Problem to solve: Return each line of the entries that mentions the word "teha".

Collected data:
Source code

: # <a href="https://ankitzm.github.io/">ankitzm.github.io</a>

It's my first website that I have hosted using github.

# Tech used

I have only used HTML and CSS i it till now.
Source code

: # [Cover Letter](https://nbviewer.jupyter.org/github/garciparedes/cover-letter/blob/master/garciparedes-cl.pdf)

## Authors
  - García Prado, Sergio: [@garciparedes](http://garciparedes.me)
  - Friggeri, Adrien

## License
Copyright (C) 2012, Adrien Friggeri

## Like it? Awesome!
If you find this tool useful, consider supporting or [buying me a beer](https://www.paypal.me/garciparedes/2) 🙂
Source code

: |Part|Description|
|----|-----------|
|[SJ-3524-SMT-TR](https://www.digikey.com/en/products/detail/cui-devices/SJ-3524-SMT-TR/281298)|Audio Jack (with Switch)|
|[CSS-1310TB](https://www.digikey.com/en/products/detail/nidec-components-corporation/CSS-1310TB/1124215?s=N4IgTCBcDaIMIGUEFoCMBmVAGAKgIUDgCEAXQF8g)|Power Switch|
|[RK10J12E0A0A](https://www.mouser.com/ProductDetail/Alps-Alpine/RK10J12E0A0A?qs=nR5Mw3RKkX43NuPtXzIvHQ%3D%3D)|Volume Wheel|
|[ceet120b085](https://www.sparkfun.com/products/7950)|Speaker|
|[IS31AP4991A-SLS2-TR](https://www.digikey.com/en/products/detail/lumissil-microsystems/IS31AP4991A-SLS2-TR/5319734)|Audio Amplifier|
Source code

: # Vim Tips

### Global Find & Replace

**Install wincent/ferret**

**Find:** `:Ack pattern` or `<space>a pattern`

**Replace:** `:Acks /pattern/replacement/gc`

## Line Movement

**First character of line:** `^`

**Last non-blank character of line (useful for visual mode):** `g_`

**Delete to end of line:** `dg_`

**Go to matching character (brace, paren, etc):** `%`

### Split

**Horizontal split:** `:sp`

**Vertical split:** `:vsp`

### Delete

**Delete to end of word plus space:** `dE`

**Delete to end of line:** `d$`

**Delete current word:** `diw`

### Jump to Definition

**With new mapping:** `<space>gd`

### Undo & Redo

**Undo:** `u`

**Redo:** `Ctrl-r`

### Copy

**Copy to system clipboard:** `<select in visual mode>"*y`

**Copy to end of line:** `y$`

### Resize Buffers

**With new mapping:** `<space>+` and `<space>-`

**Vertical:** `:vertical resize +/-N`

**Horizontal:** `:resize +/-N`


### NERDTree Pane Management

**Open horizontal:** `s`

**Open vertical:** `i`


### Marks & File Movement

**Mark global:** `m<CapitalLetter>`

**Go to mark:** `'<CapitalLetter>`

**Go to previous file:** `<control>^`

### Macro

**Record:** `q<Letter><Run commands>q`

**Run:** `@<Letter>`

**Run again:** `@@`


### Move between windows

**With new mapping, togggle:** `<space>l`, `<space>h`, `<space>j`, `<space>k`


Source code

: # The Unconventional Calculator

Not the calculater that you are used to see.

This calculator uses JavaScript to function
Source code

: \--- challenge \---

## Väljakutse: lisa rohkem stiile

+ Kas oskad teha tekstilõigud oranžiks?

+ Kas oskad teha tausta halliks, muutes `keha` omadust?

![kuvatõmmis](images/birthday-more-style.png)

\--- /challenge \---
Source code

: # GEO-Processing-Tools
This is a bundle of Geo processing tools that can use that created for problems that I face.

Reply to the exercise:
+ Kas oskad teha tekstilõigud oranžiks?
+ Kas oskad teha tausta halliks, muutes `keha` omadust?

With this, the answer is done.